Aim of the task: Copy out, word for word, every line from the very start of the records through the line containing "Nexans ha anunciado un acuerdo de", including that line.

:::::

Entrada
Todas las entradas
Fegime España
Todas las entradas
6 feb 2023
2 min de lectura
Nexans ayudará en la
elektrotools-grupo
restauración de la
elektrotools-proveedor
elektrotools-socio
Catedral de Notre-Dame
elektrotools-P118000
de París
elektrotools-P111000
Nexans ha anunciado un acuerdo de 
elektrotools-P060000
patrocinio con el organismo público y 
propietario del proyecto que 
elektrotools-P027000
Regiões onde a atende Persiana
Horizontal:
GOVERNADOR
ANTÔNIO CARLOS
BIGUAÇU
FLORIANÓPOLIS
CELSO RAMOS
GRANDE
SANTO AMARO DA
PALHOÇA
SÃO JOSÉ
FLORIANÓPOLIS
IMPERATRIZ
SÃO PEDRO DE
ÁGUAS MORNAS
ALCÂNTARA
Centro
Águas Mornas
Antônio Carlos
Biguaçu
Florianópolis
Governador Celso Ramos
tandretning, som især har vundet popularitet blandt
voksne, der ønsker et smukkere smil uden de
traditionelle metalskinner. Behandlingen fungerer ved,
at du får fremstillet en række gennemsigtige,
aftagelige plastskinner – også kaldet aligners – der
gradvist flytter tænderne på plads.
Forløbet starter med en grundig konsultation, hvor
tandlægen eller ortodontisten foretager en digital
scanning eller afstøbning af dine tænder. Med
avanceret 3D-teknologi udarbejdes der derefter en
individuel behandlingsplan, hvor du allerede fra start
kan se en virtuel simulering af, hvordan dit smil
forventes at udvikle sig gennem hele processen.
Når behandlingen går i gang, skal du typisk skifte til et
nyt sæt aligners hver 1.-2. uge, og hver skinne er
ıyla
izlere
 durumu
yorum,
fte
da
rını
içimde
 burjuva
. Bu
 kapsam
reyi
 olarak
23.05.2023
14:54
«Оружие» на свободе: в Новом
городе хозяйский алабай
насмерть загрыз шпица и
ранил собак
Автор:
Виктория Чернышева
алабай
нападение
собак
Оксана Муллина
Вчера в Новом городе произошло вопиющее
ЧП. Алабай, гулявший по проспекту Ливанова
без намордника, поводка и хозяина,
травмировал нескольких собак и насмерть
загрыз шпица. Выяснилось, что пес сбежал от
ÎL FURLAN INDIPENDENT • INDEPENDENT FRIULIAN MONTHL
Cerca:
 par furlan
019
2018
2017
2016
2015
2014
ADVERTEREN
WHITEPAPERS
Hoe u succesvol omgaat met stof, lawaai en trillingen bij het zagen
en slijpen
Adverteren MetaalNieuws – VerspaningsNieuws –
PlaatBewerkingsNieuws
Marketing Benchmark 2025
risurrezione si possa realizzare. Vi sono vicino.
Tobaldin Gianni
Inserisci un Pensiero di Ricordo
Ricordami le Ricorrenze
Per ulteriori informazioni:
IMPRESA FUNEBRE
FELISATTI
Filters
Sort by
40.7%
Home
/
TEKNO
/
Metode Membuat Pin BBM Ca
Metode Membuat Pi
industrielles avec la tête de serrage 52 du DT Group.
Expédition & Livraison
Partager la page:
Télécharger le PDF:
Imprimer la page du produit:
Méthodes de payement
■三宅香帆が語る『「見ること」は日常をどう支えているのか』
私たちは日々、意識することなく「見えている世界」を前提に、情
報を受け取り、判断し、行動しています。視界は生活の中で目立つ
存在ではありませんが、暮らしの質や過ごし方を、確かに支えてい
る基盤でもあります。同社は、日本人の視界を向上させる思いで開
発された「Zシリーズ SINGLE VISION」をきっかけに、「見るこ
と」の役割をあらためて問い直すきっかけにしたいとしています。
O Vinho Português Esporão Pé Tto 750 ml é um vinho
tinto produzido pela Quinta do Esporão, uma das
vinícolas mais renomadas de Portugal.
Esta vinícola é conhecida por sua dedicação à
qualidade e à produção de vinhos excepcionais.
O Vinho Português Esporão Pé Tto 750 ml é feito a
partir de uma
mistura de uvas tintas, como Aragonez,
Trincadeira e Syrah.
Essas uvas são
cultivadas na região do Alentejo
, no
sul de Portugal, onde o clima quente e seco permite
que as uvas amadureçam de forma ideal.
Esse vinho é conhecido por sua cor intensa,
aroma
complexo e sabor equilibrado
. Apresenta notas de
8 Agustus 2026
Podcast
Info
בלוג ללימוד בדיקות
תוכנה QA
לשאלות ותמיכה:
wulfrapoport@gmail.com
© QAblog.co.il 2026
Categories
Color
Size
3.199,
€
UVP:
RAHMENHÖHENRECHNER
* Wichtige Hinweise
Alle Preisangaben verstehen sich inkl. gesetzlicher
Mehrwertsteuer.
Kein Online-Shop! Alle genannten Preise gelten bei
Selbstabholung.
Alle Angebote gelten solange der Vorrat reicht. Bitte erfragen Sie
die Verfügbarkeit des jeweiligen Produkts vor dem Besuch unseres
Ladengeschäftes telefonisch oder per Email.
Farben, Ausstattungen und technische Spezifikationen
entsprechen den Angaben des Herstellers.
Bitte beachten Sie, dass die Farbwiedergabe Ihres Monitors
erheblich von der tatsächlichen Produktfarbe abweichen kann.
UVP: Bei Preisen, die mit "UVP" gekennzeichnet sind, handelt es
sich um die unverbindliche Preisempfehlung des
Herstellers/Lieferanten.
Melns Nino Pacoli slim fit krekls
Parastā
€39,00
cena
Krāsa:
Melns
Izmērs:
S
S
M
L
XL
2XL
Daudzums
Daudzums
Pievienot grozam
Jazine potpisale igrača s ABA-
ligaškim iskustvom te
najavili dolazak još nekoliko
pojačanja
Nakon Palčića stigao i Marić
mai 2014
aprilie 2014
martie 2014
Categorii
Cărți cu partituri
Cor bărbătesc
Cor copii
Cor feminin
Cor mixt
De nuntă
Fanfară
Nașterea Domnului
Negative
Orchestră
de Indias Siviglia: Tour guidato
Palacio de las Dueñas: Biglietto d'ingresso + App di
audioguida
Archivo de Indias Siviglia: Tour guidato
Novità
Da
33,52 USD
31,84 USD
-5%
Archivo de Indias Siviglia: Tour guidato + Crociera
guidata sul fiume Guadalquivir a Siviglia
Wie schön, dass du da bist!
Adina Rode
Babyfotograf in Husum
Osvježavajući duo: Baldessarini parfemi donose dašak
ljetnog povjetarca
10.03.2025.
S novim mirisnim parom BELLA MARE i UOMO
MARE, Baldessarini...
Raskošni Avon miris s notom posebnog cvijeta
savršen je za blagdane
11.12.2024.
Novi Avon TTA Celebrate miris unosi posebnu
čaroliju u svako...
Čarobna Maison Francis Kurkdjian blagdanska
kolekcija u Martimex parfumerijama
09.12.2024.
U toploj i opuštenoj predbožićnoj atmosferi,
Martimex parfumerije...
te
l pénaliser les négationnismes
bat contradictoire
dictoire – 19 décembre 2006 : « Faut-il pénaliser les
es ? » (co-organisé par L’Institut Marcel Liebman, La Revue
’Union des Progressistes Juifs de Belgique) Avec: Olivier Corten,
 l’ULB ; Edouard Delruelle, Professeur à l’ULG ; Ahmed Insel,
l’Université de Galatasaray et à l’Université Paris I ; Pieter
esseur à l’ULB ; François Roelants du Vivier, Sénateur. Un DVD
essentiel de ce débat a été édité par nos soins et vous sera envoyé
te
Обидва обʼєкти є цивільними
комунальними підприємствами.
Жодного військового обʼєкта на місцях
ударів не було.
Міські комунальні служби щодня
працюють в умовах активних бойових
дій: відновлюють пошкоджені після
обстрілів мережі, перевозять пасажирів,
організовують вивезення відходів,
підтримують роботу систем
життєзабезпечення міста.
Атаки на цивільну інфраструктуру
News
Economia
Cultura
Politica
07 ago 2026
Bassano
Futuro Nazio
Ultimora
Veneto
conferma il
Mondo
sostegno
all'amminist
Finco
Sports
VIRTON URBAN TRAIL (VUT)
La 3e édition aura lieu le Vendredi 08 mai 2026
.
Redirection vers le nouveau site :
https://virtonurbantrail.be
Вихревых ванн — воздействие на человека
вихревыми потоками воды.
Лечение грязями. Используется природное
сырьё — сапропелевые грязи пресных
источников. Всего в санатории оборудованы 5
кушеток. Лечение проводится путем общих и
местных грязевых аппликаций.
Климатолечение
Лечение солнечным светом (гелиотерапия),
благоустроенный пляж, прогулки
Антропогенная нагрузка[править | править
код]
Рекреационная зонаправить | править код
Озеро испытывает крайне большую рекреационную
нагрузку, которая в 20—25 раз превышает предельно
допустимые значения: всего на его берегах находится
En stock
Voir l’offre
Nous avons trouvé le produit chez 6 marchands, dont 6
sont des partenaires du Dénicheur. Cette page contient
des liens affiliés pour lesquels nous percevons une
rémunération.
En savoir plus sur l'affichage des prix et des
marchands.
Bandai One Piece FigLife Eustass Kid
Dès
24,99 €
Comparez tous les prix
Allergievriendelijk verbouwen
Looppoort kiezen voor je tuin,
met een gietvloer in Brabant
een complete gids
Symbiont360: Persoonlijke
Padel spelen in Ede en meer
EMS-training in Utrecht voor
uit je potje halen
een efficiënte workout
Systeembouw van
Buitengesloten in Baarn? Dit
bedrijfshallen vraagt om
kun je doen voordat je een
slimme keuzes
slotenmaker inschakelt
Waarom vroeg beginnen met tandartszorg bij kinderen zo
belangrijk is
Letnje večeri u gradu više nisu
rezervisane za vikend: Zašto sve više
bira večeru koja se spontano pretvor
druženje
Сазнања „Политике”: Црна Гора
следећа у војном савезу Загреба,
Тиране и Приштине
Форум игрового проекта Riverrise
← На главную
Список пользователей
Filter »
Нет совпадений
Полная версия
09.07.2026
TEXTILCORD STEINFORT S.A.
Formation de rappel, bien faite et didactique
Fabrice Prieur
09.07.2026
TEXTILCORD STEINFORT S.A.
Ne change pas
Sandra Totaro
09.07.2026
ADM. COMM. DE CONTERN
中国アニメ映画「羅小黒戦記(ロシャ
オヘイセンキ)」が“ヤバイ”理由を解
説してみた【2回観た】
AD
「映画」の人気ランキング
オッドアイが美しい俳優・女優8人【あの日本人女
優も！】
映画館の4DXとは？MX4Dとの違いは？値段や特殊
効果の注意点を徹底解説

:::::

Reply to the exercise:
Entrada
Todas las entradas
Fegime España
Todas las entradas
6 feb 2023
2 min de lectura
Nexans ayudará en la
elektrotools-grupo
restauración de la
elektrotools-proveedor
elektrotools-socio
Catedral de Notre-Dame
elektrotools-P118000
de París
elektrotools-P111000
Nexans ha anunciado un acuerdo de 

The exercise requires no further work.